Chaque samedi, un financier répond à nos questions. Il donne sa lecture des marchés, offre son point de vue sur la Bourse et lance quelques conseils d'investissement. Cette semaine, Martin Roberge, stratège de portefeuille et analyste quantitatif chez Canaccord Genuity.

À votre avis, quel est l'événement le plus significatif des derniers jours à la Bourse?

L'incapacité de Washington à en venir à un accord sur le budget. L'affrontement n'est pas seulement entre démocrates et républicains. De fortes tensions existent à l'intérieur même du Parti républicain où la minorité conservatrice semble viscéralement déterminée à vouloir obtenir des concessions sur la réforme de la santé d'Obama.

Encore une fois, les investisseurs demeureront otages des politiciens américains pour un bout de temps. En l'absence d'une entente à court terme sur le budget, il serait souhaitable que les négociations se tournent vers le plafond de la dette américaine. Un éventuel défaut et une décote seraient très dommageables.

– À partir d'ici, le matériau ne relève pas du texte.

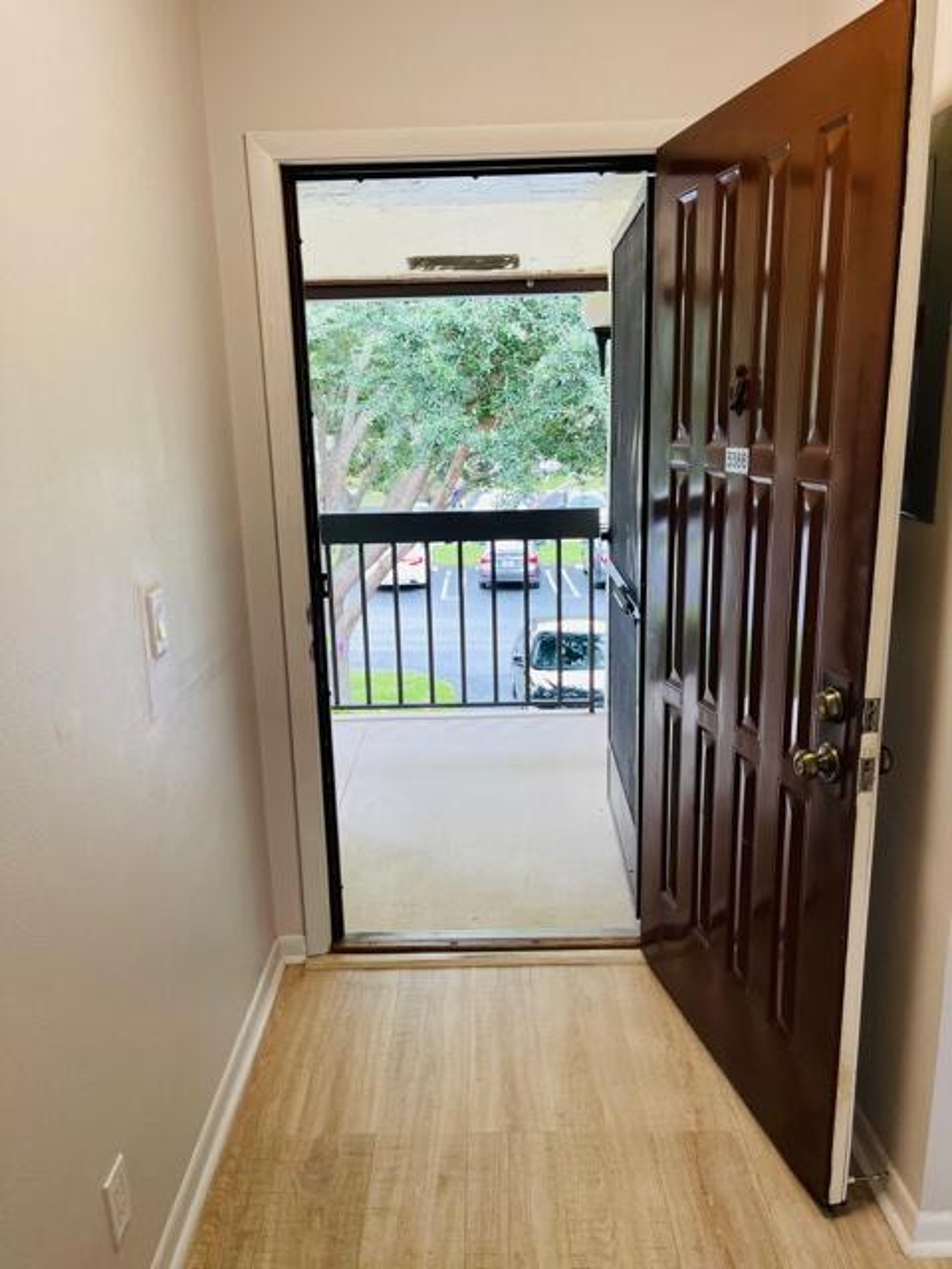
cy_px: 634
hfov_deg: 53.1
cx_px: 476
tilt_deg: -13.7
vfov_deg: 67.3
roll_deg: +1.4
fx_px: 953
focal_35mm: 26
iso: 64
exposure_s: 1/120
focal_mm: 5.1
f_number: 1.6
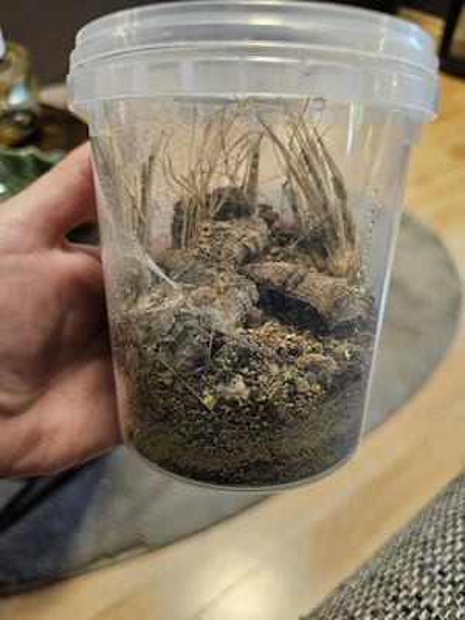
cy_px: 310
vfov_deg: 73.9
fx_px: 412
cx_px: 232
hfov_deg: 58.9
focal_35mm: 23
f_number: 1.7
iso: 640
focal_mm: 6.3
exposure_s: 1/34.7
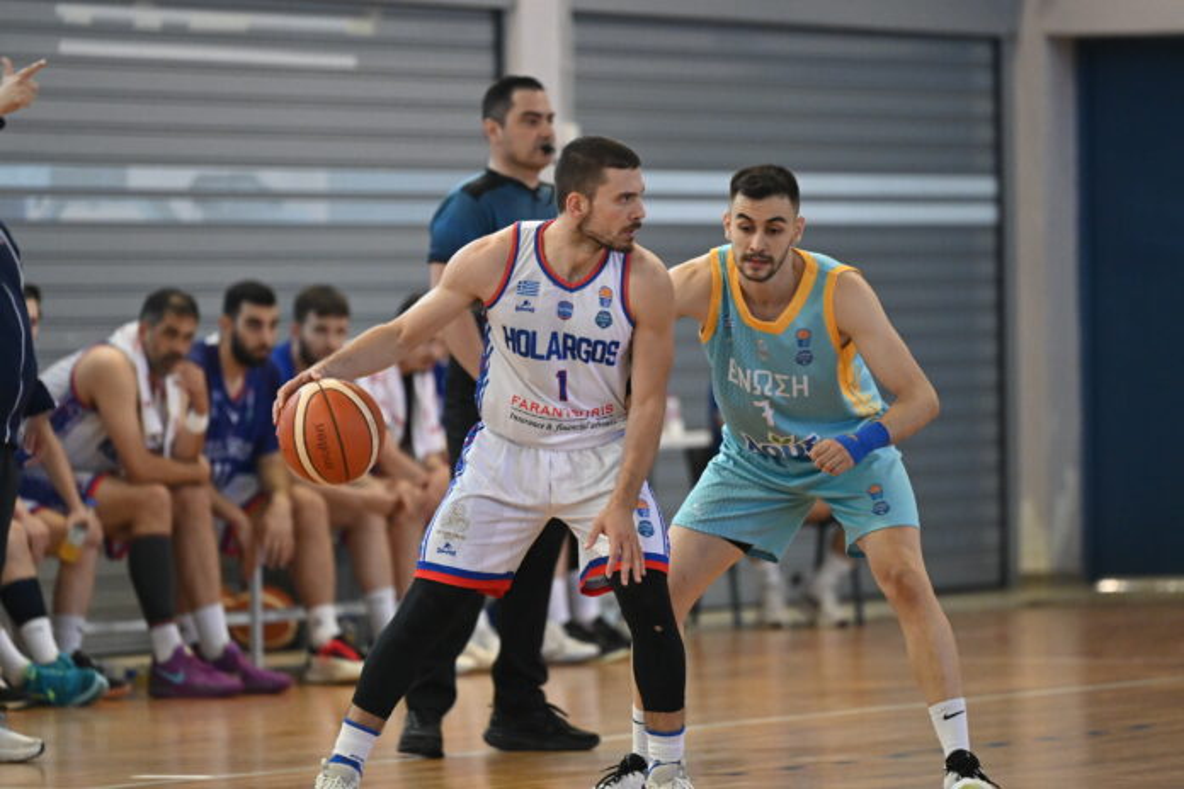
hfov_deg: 6.9
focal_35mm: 300
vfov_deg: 4.6
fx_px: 9866
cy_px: 394
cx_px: 592
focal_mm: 200
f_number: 2.8
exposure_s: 1/1250
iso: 3200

Les répercussions seraient ressenties à l'échelle mondiale sur les marchés financiers.

Quel indicateur suivez-vous le plus attentivement en ce moment?

Notre approche quantitative chez Canaccord Genuity nous amène à suivre non pas un, mais plusieurs indicateurs.

Sur le plan économique, nous suivons les indices d'achat des fabricants qui semblent suggérer une accélération synchronisée de l'économie mondiale.

Aussi, l'emploi est un facteur-clé que nous suivons parce que l'accélération anticipée pourrait être de courte durée.

Sur les marchés financiers, notre attention se porte plutôt sur des facteurs de stress tels que les écarts de crédit sur les obligations de société, les écarts de taux entre les obligations américaines et allemandes, ainsi que l'indice de volatilité en Bourse.

Une certaine détérioration, observée dernièrement, nous incite à la prudence à court terme. En contrepartie, notre optimisme envers l'économie mondiale nous incite à considérer toute faiblesse des actions comme une occasion d'achat.

Que feriez-vous avec plusieurs milliers de dollars à investir?

Bien que le marché boursier se dirige vers la cinquième année consécutive de gains en 2013, ce type d'actifs demeure attrayant par rapport aux obligations, aux matières premières et aux placements immobiliers.

Quant aux secteurs boursiers, le cycle avancé nécessite une plus grande discrimination sur le plan de la sélection. Notre stratégie mise sur des secteurs cycliques qui profiteront d'un rebond de l'économie mondiale.

Quatre secteurs que nous privilégions sont les technologies et les industrielles aux États-Unis, les sociétés d'énergie au Canada et les titres des métaux de base. Enfin, pour atténuer la volatilité du portefeuille, nous apprécions le secteur des équipementiers en soins de santé aux États-Unis, qui est plus défensif.

Quels placements évitez-vous à tout prix?

Les obligations et les titres les plus sensibles aux variations de taux d'intérêt, tels que les pipelines, les services publics, les télécommunications et les fiducies immobilières. Bien que ces titres aient reculé cette année, ils demeurent dispendieux sur une base d'évaluation historique.

Aussi, l'or est peu attrayant. Même si 2013 est la première année depuis 1997 où l'or baisse de plus de 10%, l'histoire montre que ce prix ne rebondit pas l'année suivante. Ceux qui anticipent un retour du marché haussier de l'or en 2014 resteront sans doute sur leur appétit.

Qu'est-ce que les marchés sous-estiment le plus actuellement?

La longévité éventuelle du cycle boursier actuel. Ce n'est pas parce que le marché monte depuis cinq ans, sans correction de plus de 20%, qu'un sommet se pointe nécessairement à l'horizon.

Un marché haussier ne meurt pas de vieillesse, mais d'erreurs souvent causées par les politiques monétaires et fiscales des gouvernements. Même si on ne peut rien garantir de ce côté, il semble que les banques centrales soient disposées à prendre un certain risque d'inflation, ce qui n'impliquerait pas de hausse de taux d'intérêt prévisible à court terme.

Sur le plan fiscal, l'austérité budgétaire est de mise et les souvenirs de la crise de la dette souveraine en Europe sont encore trop frais dans la mémoire des gouvernements pour permettre un dérapage. Souhaitons maintenant que les politiciens à Washington n'aient pas perdu leur mémoire et qu'ils arrivent à des compromis.